Contact: Brenon Daly
In both of the largest enterprise IT acquisitions so far this year, the deals are not what they seem. Or more accurately, the target companies were not acquired for what they are. What do we mean? Well, we would posit that Intel didn’t buy McAfee for its core security applications any more than SAP scooped up Sybase for its core database product. Instead, in each case, the buyers really only wanted a small part of the business but found themselves nonetheless writing multibillion-dollar checks for a whole company.
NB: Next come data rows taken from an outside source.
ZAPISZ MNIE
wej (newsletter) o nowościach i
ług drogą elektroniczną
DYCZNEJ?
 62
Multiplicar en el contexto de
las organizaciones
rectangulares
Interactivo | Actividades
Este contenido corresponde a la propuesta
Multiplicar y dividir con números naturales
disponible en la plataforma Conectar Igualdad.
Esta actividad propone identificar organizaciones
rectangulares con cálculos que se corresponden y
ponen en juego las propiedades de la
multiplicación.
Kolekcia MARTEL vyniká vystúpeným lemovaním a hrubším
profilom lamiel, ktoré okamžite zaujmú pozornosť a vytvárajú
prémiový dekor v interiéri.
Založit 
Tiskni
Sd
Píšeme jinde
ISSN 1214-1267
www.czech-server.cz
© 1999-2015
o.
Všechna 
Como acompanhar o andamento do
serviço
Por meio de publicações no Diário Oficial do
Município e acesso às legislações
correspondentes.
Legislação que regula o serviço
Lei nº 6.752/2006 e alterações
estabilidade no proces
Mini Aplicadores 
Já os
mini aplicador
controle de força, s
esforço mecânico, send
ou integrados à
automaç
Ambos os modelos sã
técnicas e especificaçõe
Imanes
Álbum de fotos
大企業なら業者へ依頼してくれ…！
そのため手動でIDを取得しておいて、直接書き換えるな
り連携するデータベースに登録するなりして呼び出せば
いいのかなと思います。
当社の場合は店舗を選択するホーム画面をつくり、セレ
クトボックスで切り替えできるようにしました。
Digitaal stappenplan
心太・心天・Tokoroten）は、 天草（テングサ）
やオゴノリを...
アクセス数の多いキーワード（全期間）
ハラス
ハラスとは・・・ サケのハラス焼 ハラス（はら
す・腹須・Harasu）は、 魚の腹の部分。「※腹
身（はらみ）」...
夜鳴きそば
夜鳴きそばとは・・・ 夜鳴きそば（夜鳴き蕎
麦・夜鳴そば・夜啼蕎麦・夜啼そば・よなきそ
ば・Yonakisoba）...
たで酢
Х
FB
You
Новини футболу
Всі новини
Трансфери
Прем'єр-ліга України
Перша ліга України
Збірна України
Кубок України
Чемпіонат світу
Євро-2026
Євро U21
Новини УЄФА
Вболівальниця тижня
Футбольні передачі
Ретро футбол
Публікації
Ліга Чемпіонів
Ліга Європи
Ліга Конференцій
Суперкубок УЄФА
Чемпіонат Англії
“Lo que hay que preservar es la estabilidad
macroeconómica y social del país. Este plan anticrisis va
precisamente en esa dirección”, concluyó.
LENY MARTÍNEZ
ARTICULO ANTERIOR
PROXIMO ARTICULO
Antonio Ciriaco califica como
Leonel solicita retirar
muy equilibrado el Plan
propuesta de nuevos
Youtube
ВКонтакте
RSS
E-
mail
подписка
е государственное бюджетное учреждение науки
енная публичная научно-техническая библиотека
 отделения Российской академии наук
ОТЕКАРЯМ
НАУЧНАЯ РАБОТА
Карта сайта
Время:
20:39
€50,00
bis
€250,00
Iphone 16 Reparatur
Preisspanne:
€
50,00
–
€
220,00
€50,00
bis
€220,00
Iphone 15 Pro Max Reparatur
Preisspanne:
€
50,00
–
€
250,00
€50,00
For SAP, the apps giant really wanted Sybase’s mobile technology, essentially using the Sybase Unwired Platform to ‘mobilize’ all of its offerings. It’s nice that the purchase also brought along some data-management capabilities, particularly some pretty slick in-memory database technology. But for SAP, this deal was all about getting its apps onto mobile devices. However, Sybase’s mobile business only generated about one-third of total revenue at the company. So SAP ends up handing over $5.8bn in cash for a business that’s currently running at just $400m.
If anything, Intel is paying even more for the business that it truly wanted – or, at least, the business that’s most relevant – at McAfee: embedded security. Yet that’s only a small (undisclosed) portion of the roughly $2bn revenue at McAfee, the largest stand-alone security vendor. Tellingly, Intel plans to operate as a kind of holding company, letting McAfee continue undisturbed with its business of selling security applications to businesses and consumers.